Close wheel-to-wheel racing, manoeuvres that test the limits of the rules, and shocking moments all contribute to an exciting race, but may also illicit strong emotions that will end up being coded negative in a sentiment analysis. To test whether sentiment analysis was truly a good measure of how people felt about a race, I took data from Racefans.net, which compiled the average score its readership gave each race on a scale of 1 to 10.
race_fans <- data.frame("race" = c("Australian GP", "Bahrain GP",
"Chinese GP", "Azerbaijan GP",
"Spanish GP", "Monaco GP",
"Canadian GP", "French GP",
"Austrian GP", "British GP",
"German GP", "Hungarian GP",
"Belgian GP", "Italian GP",
"Singapore GP", "Russian GP",
"Japanese GP", "Mexican GP",
"United States GP", "Brazilian GP",
"Abu Dhabi GP"),
"race_fans" = c(6.3, 8.5, 4.8, 5.4,
4.6, 6.3, 4.4, 3.5, 8.9,
8.6, 9.4, 4.6, 7.5, 8.2, 6.2, 5.8, 6.9, 6.6, 7,
8.8, 5.6))
sentiment_by_race <- left_join(sentiment_by_race, race_fans, by = c("race" = "race"))
ggplot(sentiment_by_race, aes(x = race_fans, y = sentence_score, label = race)) +
geom_point(color = "violetred3") +
stat_smooth(method = "lm", alpha = 0.2, color = "violet") +
geom_text_repel(size = 3) +
labs(x = "Fan Score on Racefans.net", y = "Sentiment of Comments",
title = "Highly Rated Races Don't Always Produce Positive Comments") +
theme_bw()
The scatterplot shows that there is a slightly positive correlation between the ratings the fans gave the races and the sentiments expressed in Reddit comments.

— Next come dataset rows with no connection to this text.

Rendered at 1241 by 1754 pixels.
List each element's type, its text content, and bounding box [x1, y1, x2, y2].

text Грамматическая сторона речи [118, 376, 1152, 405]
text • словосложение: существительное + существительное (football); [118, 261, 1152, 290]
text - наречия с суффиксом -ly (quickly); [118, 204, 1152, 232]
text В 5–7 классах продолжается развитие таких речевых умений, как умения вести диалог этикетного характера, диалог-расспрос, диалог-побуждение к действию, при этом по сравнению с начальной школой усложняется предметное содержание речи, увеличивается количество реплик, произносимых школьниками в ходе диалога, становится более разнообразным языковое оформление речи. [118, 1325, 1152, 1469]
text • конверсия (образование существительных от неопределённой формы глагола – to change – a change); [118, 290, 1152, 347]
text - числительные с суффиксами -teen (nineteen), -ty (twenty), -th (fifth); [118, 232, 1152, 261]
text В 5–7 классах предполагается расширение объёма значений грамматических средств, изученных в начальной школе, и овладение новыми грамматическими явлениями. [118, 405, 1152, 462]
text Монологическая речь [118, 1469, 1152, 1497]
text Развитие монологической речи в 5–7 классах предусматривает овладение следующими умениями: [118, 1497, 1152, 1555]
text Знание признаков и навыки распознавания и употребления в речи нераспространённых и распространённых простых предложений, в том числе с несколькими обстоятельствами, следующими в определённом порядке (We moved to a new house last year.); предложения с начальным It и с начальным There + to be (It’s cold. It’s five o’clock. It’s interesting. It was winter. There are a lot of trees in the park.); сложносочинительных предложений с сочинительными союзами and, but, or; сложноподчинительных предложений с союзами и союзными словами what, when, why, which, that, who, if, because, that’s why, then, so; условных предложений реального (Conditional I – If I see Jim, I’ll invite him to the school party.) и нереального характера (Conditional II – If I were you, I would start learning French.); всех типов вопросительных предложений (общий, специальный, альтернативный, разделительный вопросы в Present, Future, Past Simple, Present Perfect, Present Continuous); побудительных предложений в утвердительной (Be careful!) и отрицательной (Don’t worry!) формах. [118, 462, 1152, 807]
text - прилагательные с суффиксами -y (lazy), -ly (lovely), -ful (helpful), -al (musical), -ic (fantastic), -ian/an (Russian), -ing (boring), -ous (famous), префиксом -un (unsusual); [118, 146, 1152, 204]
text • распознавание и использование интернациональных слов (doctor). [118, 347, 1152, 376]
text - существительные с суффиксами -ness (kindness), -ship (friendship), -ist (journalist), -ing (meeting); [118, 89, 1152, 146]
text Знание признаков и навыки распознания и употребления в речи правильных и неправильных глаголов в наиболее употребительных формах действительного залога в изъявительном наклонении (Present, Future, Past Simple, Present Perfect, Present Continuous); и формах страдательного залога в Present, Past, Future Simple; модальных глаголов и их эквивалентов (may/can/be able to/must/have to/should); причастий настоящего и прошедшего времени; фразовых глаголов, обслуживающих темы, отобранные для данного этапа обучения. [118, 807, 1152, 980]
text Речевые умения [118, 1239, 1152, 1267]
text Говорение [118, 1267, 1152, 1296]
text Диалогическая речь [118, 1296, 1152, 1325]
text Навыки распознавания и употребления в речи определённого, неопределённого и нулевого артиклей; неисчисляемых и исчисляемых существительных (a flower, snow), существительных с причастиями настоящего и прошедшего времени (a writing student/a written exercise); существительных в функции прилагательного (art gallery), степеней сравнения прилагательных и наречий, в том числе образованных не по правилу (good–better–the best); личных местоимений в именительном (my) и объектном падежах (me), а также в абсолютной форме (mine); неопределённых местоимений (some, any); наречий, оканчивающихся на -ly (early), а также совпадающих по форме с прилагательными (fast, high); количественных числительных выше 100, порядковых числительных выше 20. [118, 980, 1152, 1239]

In other words: highly rated races had more positive comments. That being said, the margin of error on the regression line shows that there could easily be no correlation between the two at all.
One key example of how comment sentiment doesn’t necessarily lead to a 1-10 rating is the Brazilian GP. The race was very exciting, but several incidents that ended with several fan-favorite drivers not finishing the race may have provoked negative comments. Nonetheless, the exciting final laps and surprise podium by a midfield team led many to rate the race the second best of the season. This plot just shows that sentiment analysis is not a foolproof tool for divining actual feelings. More broadly, it reflects that the way we value sports is not always in how positive they make us feel. Often the events that are the most polarizing or emotionally intense are the ones we remember as classics.
That being said, there is some correspondence between the two scores. The French Grand Prix committed the cardinal sin of being boring. The Canadian Grand Prix ended with a highly controversial decision by the stewards (F1’s referees) that resulted in Ferrari driver Sebastian Vettel coming in second despite crossing the line first. Meanwhile, Mercedes driver Lewis Hamilton was awarded the win. The technicality was seen by many to undermine “real racing”, and, combined with another Mercedes win in an already dominant season, led to the race being panned both on Reddit and on RaceFans.
Conclusion
Reddit comments can provide insights directly into the feelings of online communities. By analyzing the comments on r/formula1, I showed how doing sentiment analysis on specific Reddit threads can represent the opinions of sports fans on various events. This approach is especially apt for Formula 1, where all teams compete in the same event together, as opposed to most sports where two teams compete against each other in a league. All Formula 1 fans reacting together in one Reddit thread proved to be a good, though not imperfect, proxy for fan attitudes towards the races in the 2019 Formula 1 season.